• [What you need to do]:
**A.** Please repeat word for word the part of the speaker review below from "One of the (few!)" to "is the result.".
**B.** Condense the paragraph of the speaker review that opens "Russell who?" into a bulleted list of its main facts.
**C.** In the speaker review below, where did the writer first see Russell K speakers?

• [Reading text]:
--------------------------------------------------

Russell Kauffman’s Russell K company make just two models of loudspeaker. Here Dominic Marsh takes a listen to the bigger Red 100 standmounters costing £1784 in the piano gloss finish and with grilles, though less pricey options are available. 

As a reviewer for Hifi Pig Magazine you mostly get assigned what you are going to review by our editor Stuart.  But, every once in a while either he asks if we have any components we have on our ‘hit list’ we would like to review and this particular review is the result of one of those instances.

I first set eyes upon Russell K speakers during a dealer visit to Bob Hesketh at Tavistock Audio in the early part of this year.  As always, I only spotted them as I was about to leave and the looks alone intrigued me to say the least, but there wasn’t the time available then to hook them up and have a quick listen.   It wasn’t the piano gloss black cabinetry or the bright red baffles and grey cabinets that drew me towards them, it was the name “Russell K” screen printed on the tweeter surround that said to me if someone puts their own name to a product in that way, there was a real driving passion behind it for doing so.  Brave man.RK2s

Russell who?  He has worked as a speaker designer for some famous names in the industry for a good number of years, the last being Morel, so although you may not recognize the name, he has probably been the brains behind a goodly number of class act speakers.  It has always puzzled me why the large corporations harbour a massive wealth of talent under their roofs, yet manage to frustrate them so much they end up leaving and flexing their wings and being highly successful in their own right.  Russell left Morel because him being based in the UK and Morel headquartered in Israel wasn’t conducive to a fruitful working environment. Their loss is our gain it seems.

One of the (few!) upsides of a reviewer’s  job is you get to meet the people behind the brands and the overwhelming majority are nice friendly people with the same lunatic passions as the consumers of their products possess, so they mostly understand what we in the audiophile fraternity actually seek from the products we might buy from them.

Due to a busy schedule however,  I had to put a follow up call on the back burner for a while and when I did at last have to the time to make further enquiries, Russell Kauffman was not easy to get hold of with his busy schedule either.  Such is life.  Anyway, at long last I managed to get hold of Russell and ask very nicely if he would consider a Hifi Pig review of his speakers, to which he readily agreed and here below is the result.

--------------------------------------------------

• [Records supplied]:
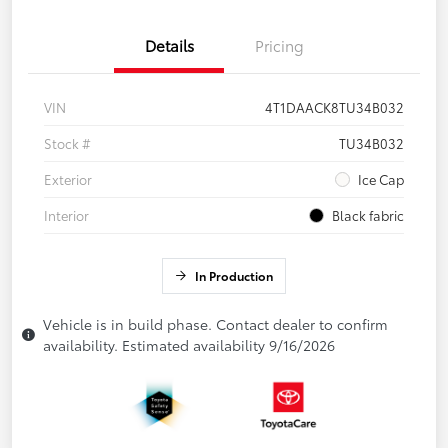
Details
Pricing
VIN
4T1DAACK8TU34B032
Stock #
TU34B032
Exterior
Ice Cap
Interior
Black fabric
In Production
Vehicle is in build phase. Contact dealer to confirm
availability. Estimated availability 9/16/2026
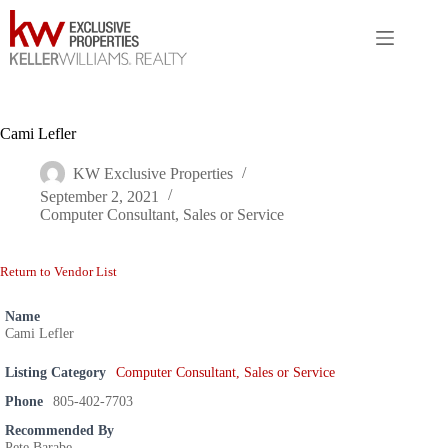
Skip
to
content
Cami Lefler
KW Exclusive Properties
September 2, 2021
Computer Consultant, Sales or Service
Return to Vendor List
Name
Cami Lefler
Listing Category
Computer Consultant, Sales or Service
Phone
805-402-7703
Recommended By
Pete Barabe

--------------------------------------------------

• [Task-by-task solutions]:
**A.**
One of the (few!) upsides of a reviewer’s  job is you get to meet the people behind the brands and the overwhelming majority are nice friendly people with the same lunatic passions as the consumers of their products possess, so they mostly understand what we in the audiophile fraternity actually seek from the products we might buy from them.

Due to a busy schedule however,  I had to put a follow up call on the back burner for a while and when I did at last have to the time to make further enquiries, Russell Kauffman was not easy to get hold of with his busy schedule either.  Such is life.  Anyway, at long last I managed to get hold of Russell and ask very nicely if he would consider a Hifi Pig review of his speakers, to which he readily agreed and here below is the result.

**B.**
- Russell has designed speakers for several well-known names in the industry for many years, most recently Morel.
- Even if his name is unfamiliar, he has probably been behind many high-quality speakers.
- The writer is puzzled that large companies frustrate their talented staff so much that they leave and succeed on their own.
- Russell left Morel because his being in the UK and Morel's headquarters being in Israel did not make for a fruitful working environment.
- The writer sees Morel's loss as "our gain."

**C.** During a dealer visit to Bob Hesketh at Tavistock Audio.